The primary outcome of the study was an ED revisit within 3 days requiring admission. All ED revisits served as a secondary outcome.

Overall, 29,919 children with a median age of 8.6 months were included in the analysis; 36% (10,849) of those children received parenteral antibiotics before ED discharge, 4.0% (1,199) had a 3-day ED revisit, and 1.1% (336) had a 3-day revisit with admission. After adjusting for demographic factors, clinical severity, and hospital-level factors, the researchers found that ED revisit rates with admission were similar among patients who received parenteral antibiotics and those who did not (1.3% vs. 1.0%; risk difference, 0.3%). Overall ED revisit rates were higher among patients who received parenteral antibiotics (4.8% vs. 3.3%; risk difference, 1.5%).

The authors of the study say the findings support the goal of using oral antibiotics as monotherapy for most children who are discharged with UTIs.
Aug 21 Pediatrics study

 

Researchers develop method for real-time surveillance of drug-resistant TB

A study today in PLoS Medicine by US and South African researchers describes a method to monitor drug-resistant tuberculosis (TB) by identifying high-burden communities using routinely collected laboratory data.

South Africa has one of the highest TB incidence rates globally (781 per 100,000 inhabitants), yet little is known about the spatial heterogeneity of TB or drug-resistant TB within the country. This kind of spatial information is required to understand where drug-resistant TB exists, to determine why it persists in those communities, and to create appropriate control and elimination strategies.  

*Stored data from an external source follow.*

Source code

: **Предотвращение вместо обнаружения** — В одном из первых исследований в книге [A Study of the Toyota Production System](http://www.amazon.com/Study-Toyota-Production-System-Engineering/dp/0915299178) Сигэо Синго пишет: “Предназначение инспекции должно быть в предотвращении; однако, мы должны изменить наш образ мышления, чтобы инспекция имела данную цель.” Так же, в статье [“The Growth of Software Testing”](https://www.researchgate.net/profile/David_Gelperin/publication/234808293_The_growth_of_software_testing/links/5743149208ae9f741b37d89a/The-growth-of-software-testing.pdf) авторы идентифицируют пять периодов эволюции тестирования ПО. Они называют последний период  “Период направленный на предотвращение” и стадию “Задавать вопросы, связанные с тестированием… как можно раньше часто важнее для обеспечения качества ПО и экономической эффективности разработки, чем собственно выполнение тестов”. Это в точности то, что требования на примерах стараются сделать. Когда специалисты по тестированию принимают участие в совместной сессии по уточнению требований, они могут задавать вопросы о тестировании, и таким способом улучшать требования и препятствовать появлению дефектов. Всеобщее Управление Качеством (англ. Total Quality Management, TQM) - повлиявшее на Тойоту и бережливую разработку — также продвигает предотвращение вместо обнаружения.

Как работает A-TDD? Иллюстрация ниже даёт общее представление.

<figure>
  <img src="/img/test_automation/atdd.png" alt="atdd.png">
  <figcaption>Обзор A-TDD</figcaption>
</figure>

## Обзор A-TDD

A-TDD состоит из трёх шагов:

To derive spatial estimates of drug-resistant TB in the country, the researchers retrospectively identified cases of TB and rifampicin-resistant TB (RR-TB) from all biological samples submitted for testing to the Western Cape National Health Laboratory Services (NHLS) from 2008 through June 2013. Because the NHLS database lacks unique patient identifiers, the researchers created a person-matching algorithm to match specimen records to individual patients. Cases were then aggregated by clinic location to estimate the percentage of RR-TB cases per clinic.

Of the 799,779 individuals who were mappable to clinic locations, 27.8% (222,735) had microbiologically confirmed TB, and, of these, 4.6% (10,255) had RR-TB. Mapping of cases at the clinic level showed that while the median percentage of RR-TB diagnosed at clinics was 4.3%, the percentage of diagnosed RR-TB cases ranged from 0% to 25% across Western Cape province, with significant yearly fluctuations in RR-TB percentages at several locations.

"Maps such as the ones we have created can be the platform for this next generation of disease surveillance," the authors of the study conclude. "Improved knowledge of subnational geographic variability of RR-tuberculosis is essential for the improved design and implementation of national and local responses to reduce drug-resistant tuberculosis transmission and for timely context-specific resource allocation."